Why flock a refractor?
|When it was new...|
As my skills with calibrating and squeezing more performance out of my camera has improved, I've been showing deeper details that were previously unseen by my efforts. At the same time, I've been showing some flaws in the way things work. There are slight gaps in the drawtube of the focuser and the paint is not fully non-reflective. This latter point is even visible in the as-new photo showing the slight pale ring reflection on the inside of the dew shield.
I felt that maybe the time had come to address some of these issues, especially since I'd learned how to take apart the SV4 and was no longer worried about the delicate nature of the method. It's actually not so delicate and components are rather sturdy.
EvidenceWhile the moon is currently full, I have been looking into doing a little bit of maintenance with my scope. I had done some imaging of IC 1396 recently and noticed that Erakis was causing some flare in the image.
You can see it in the lower left part of the frame as a red flare coming into the field of view. This is from a 4th magnitude star, so it's not even that bright. This is not something new. I'd seen it before with other targets, notably the Leo Triplet:
In the Leo image, the flare appears to be entering directly from the middle bottom of the frame. It's caused by 73n Leonis, a 5th magnitude star. In the processing, I tried to reduce the effect of the flare which is why it's not so notable in the final version.
Another example is found near the Witch Head nebula with Rigel beaming from off the side:
Each of these show a specific texture to the flare. There's a straight line look, almost iridescent ray that comes in from off the side of the frame. To my eye, it looks very much like the reflection from anodized metal.
This made me think a lot about a recent article from SBIG that discusses some problems with flats and how IR can make things challenging. This will be the topic of another post showing how I worked on flats.
Disassembly and Components
Because of the work I'd done recently to identify light leaks from around the feathertouch focuser, I was aware of the way that the anodized fins and flat surfaces on the drawtube were locations where off-axis light could bounce around.
I finally removed the scope from the mount and disassembled it all. Look at the bright spots of the feathertouch drawtube:
|Outside looking in.|
|Inside looking out.|
|Looking through the scope tube.|
|Backside of the SV4 cell|
|SV4 Cell Front|
Incidentally, this lens cell is heavy -- easily half the weight of the scope.

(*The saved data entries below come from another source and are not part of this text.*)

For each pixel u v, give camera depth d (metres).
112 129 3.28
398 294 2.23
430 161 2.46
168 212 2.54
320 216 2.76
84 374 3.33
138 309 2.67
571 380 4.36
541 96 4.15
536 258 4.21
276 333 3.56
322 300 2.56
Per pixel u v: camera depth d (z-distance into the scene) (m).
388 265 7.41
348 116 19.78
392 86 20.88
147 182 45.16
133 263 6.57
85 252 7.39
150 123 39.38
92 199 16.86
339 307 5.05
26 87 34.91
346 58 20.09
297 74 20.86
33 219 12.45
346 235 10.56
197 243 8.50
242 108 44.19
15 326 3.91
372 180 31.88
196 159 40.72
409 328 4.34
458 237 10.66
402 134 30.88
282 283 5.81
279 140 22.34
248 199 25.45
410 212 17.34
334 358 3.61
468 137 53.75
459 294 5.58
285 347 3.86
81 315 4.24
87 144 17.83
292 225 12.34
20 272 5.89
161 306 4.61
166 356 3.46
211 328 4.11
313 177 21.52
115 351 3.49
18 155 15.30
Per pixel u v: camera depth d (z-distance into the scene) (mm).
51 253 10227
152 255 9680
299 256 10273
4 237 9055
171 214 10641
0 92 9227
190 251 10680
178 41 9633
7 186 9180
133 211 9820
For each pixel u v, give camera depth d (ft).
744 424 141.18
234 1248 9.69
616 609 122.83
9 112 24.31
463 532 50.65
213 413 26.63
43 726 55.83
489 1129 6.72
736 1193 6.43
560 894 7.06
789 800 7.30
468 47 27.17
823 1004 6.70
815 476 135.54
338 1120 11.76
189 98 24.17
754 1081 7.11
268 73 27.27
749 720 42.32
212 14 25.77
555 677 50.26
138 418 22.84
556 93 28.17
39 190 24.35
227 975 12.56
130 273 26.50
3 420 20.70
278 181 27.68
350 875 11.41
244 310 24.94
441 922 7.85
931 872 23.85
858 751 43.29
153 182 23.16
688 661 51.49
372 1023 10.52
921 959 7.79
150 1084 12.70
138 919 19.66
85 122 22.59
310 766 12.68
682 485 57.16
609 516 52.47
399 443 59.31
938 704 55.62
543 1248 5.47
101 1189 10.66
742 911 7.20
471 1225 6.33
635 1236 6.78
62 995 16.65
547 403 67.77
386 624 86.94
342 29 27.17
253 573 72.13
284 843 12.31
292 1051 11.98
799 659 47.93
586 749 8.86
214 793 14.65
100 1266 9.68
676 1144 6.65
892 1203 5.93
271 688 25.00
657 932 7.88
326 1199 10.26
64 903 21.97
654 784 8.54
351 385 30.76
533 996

I think the metal is probably steel to keep the size from changing much with temperature. The thickness of the glass is a bit hard to measure, I'd guess at least 1.5 inches. That much material makes for a hefty puck.
I also flocked the inside of the dew shield. I didn't take any pictures of that exercise because it's just a dew shield and there's nothing really special about it.
The flocking material I used was from Scopestuff. http://www.scopestuff.com/ss_flok.htm I got a couple of sheets of the paper so that I could put it on a variety of surfaces. I'd already used it inside the flattener and even in the T-ring. I've made it part of the tube I use when photographing negatives, too. Good material, really sticks strongly. Not very stiff when the backing paper is removed, so it can be a dexterity challenge when using a small amount in a tight space (like a flattener). I'll probably flock the inside of the SV 70 ED eventually as it will someday be pressed into service as a wide-field imaging scope.
I'll follow up in a later post with pictures of the assembled system.